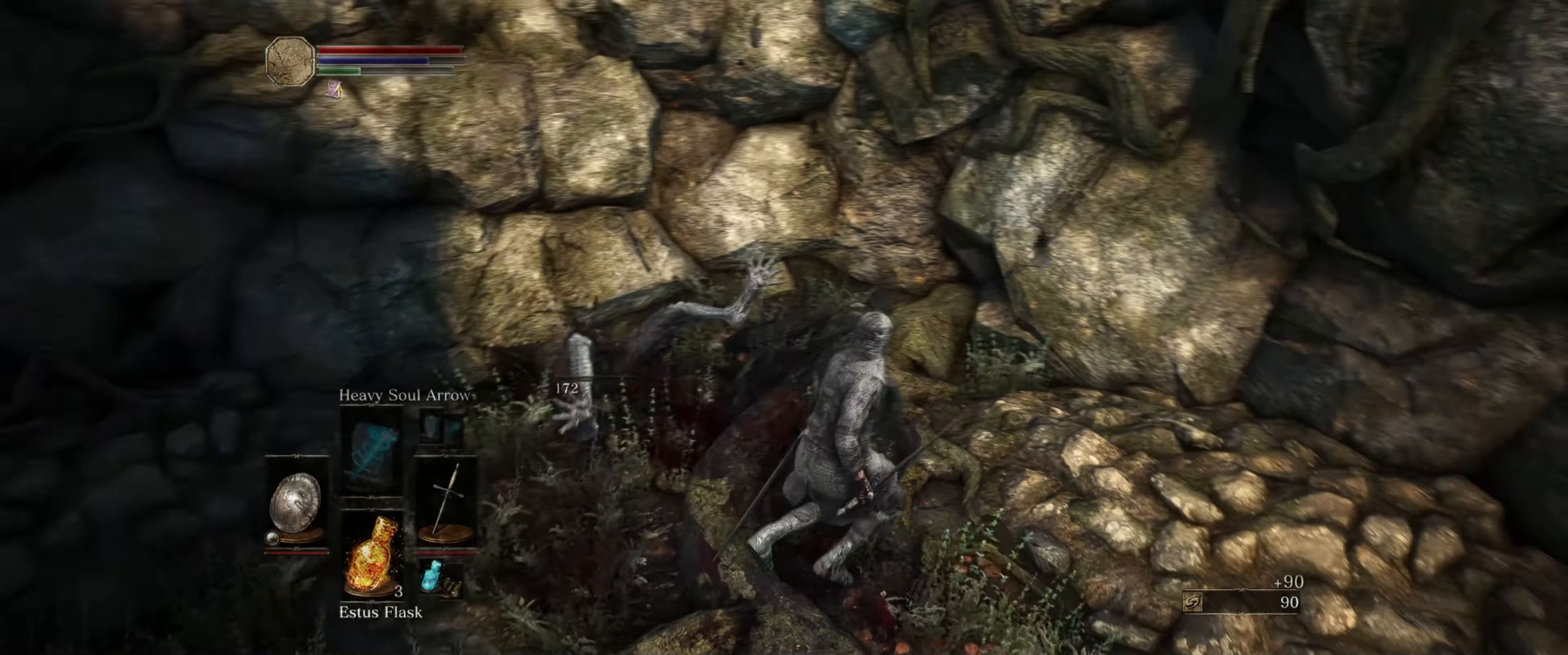
{"buttons": [], "left_stick": "up-right", "right_stick": "right", "events": [[434, "left_stick", "up-right"]]}
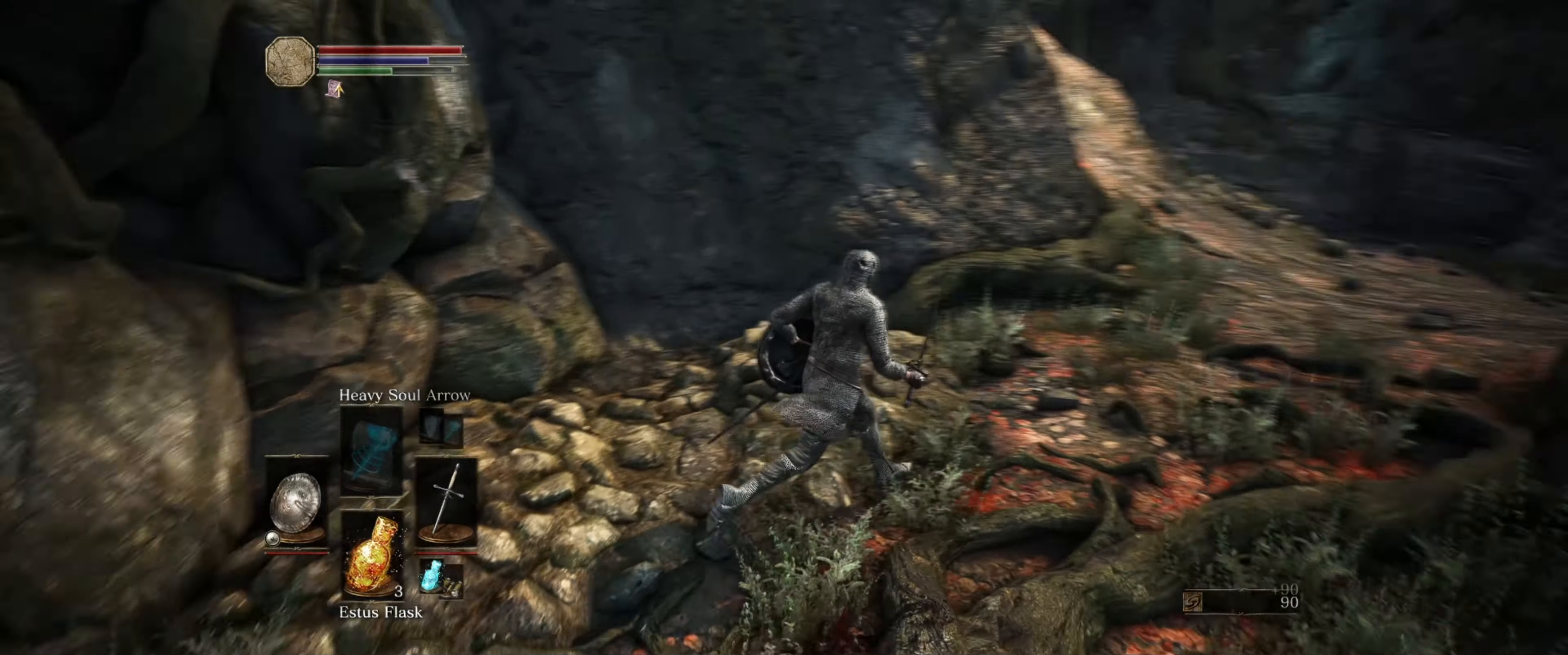
{"buttons": [], "left_stick": "up-right", "right_stick": "center", "events": [[67, "right_stick", "center"]]}
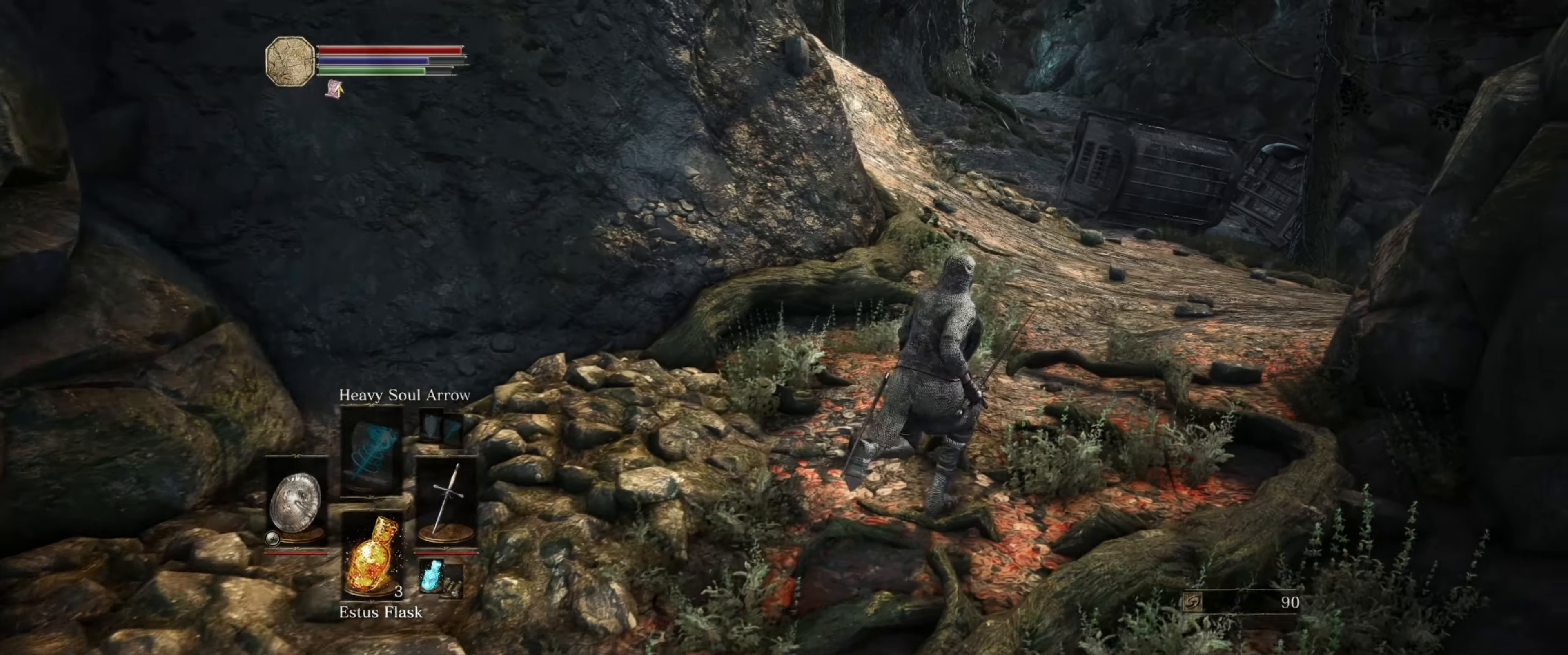
{"buttons": [], "left_stick": "up", "right_stick": "center", "events": [[334, "left_stick", "up"]]}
● ● ● ● ●
EXERCISE OBJECTIVE: Reproduce the material exactly. Pictures stay out.

RESULT:
{"buttons": [], "left_stick": "up-right", "right_stick": "right", "events": [[434, "left_stick", "up-right"]]}
{"buttons": [], "left_stick": "up-right", "right_stick": "center", "events": [[67, "right_stick", "center"]]}
{"buttons": [], "left_stick": "up", "right_stick": "center", "events": [[334, "left_stick", "up"]]}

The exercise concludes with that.